Art market

In pictures: lost world barely touched by industrial revolution captured in first photographs of Sussex

Album by Thomas Honywood, pioneer of photography in England, will be auctioned on 28 October

An album of the earliest known photographs of Victorian Sussex, capturing a lost world of a small market town and its rural hinterland barely touched by the industrial revolution, is coming up for auction this month, at Chiswick Auctions in London, estimated at up to £70,000.

The photographs were all taken by Thomas Honywood, son of a Sussex builder, a Victorian polymath who was also an amateur archaeologist and historian, and a pillar of Horsham life as captain for decades of the Horsham Volunteer Fire Brigade. The public was sometimes admitted to his home and eclectic collections—the sale after his death in 1888 included Chinese porcelain, stuffed birds, and a leather bag of “very old buttons”

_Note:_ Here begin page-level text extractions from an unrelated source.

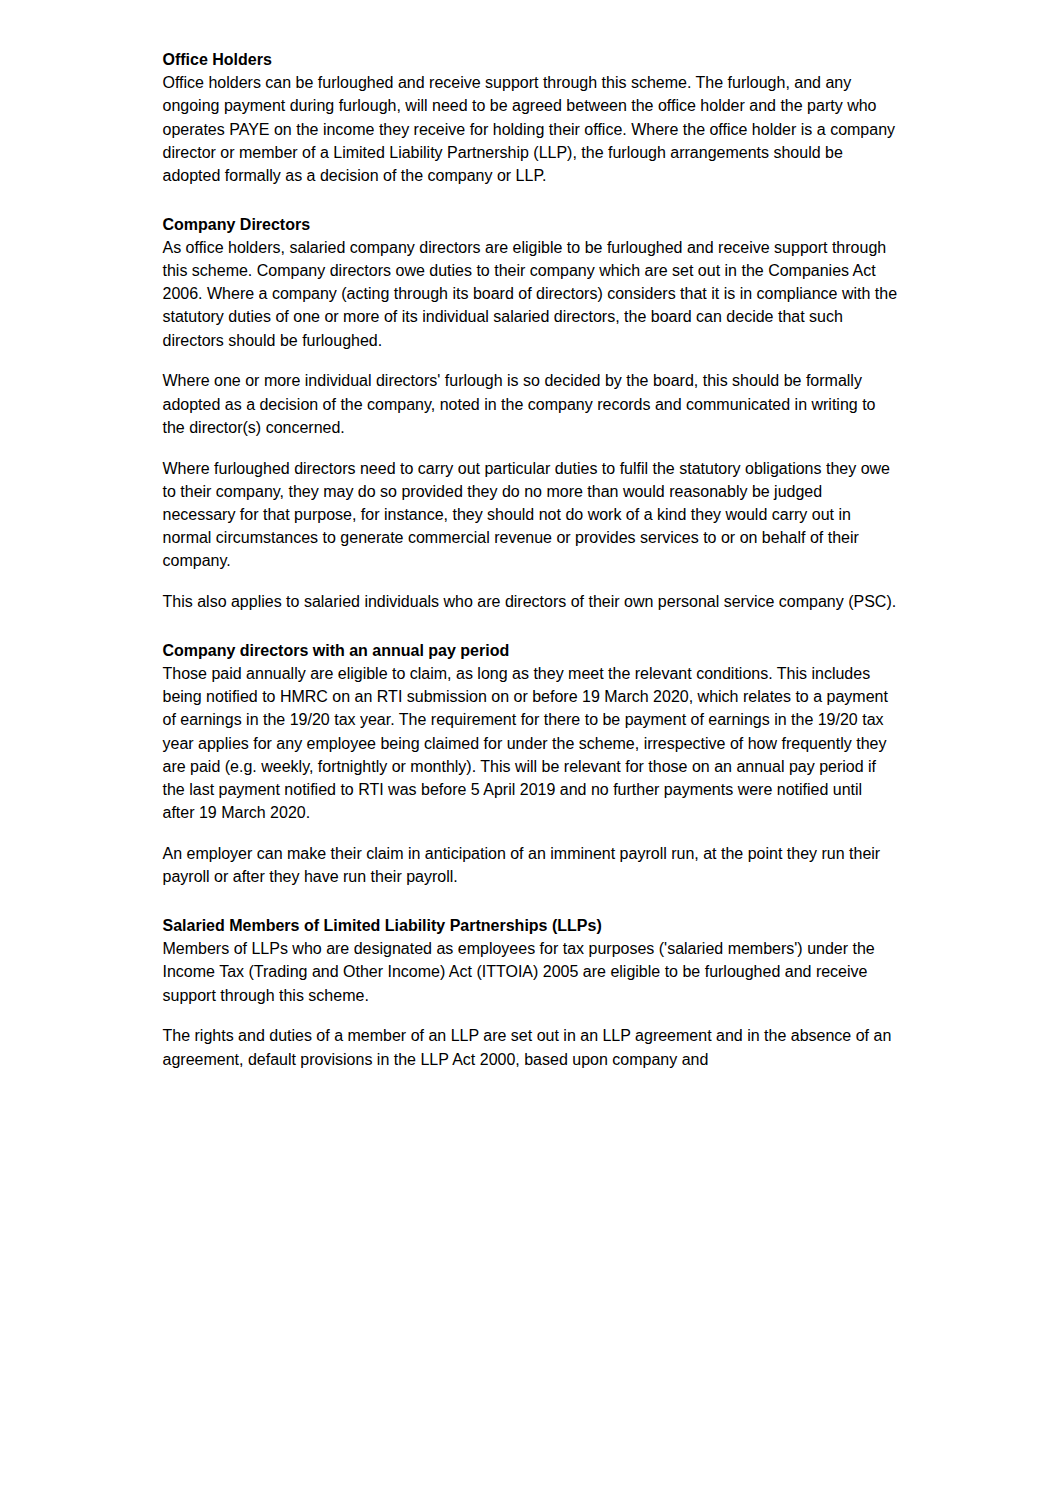Office Holders
Office holders can be furloughed and receive support through this scheme. The furlough, and any ongoing payment during furlough, will need to be agreed between the office holder and the party who operates PAYE on the income they receive for holding their office. Where the office holder is a company director or member of a Limited Liability Partnership (LLP), the furlough arrangements should be adopted formally as a decision of the company or LLP.
Company Directors
As office holders, salaried company directors are eligible to be furloughed and receive support through this scheme. Company directors owe duties to their company which are set out in the Companies Act 2006. Where a company (acting through its board of directors) considers that it is in compliance with the statutory duties of one or more of its individual salaried directors, the board can decide that such directors should be furloughed.
Where one or more individual directors' furlough is so decided by the board, this should be formally adopted as a decision of the company, noted in the company records and communicated in writing to the director(s) concerned.
Where furloughed directors need to carry out particular duties to fulfil the statutory obligations they owe to their company, they may do so provided they do no more than would reasonably be judged necessary for that purpose, for instance, they should not do work of a kind they would carry out in normal circumstances to generate commercial revenue or provides services to or on behalf of their company.
This also applies to salaried individuals who are directors of their own personal service company (PSC).
Company directors with an annual pay period
Those paid annually are eligible to claim, as long as they meet the relevant conditions. This includes being notified to HMRC on an RTI submission on or before 19 March 2020, which relates to a payment of earnings in the 19/20 tax year. The requirement for there to be payment of earnings in the 19/20 tax year applies for any employee being claimed for under the scheme, irrespective of how frequently they are paid (e.g. weekly, fortnightly or monthly). This will be relevant for those on an annual pay period if the last payment notified to RTI was before 5 April 2019 and no further payments were notified until after 19 March 2020.
An employer can make their claim in anticipation of an imminent payroll run, at the point they run their payroll or after they have run their payroll.
Salaried Members of Limited Liability Partnerships (LLPs)
Members of LLPs who are designated as employees for tax purposes ('salaried members') under the Income Tax (Trading and Other Income) Act (ITTOIA) 2005 are eligible to be furloughed and receive support through this scheme.
The rights and duties of a member of an LLP are set out in an LLP agreement and in the absence of an agreement, default provisions in the LLP Act 2000, based upon company and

His album immortalises local landscapes, his friends and neighbours, the fire officers in gleaming brass helmets and the brigade band about to play a leading role in a town festival, solemn little girls holding Christmas wreaths, and agricultural workers in smocks.

The photographs were taken in the late 1840s and early 1850s, making him one of the pioneers of photography in England, working within a decade of Henry Fox Talbot inventing the calotype technique of permanently fixing photographic images. Honywood also experimented with stereoscope images, twin photographs which gave a 3D effect through a special viewer, and patented his Nature Printing technique for printing direct from flowers and ferns onto different surfaces, which he exhibited at the International Inventions Exhibition in London in 1885.

Austin Farahar, the head of the photographic department at the auction house, regards the album as of outstanding historic interest, and hopes it may be acquired by a museum or public collection.

Jeremy Knight, the curator of the Horsham Museum, believes the sale will gain Honywood long overdue recognition: “He will become appreciated for the genius that he was, a nationally important figure in the story of British photography.” He concedes sadly that the album is beyond the pockets of a local museum—which will reopen next summer—but it does have an amount of material relating to Honywood including archaeological finds such as the “Horsham Hoard” of medieval pottery, and a portrait subscribed to by the towns people honouring his long service with the fire brigade.

The album will be sold at Chiswick Auctions on 28 October.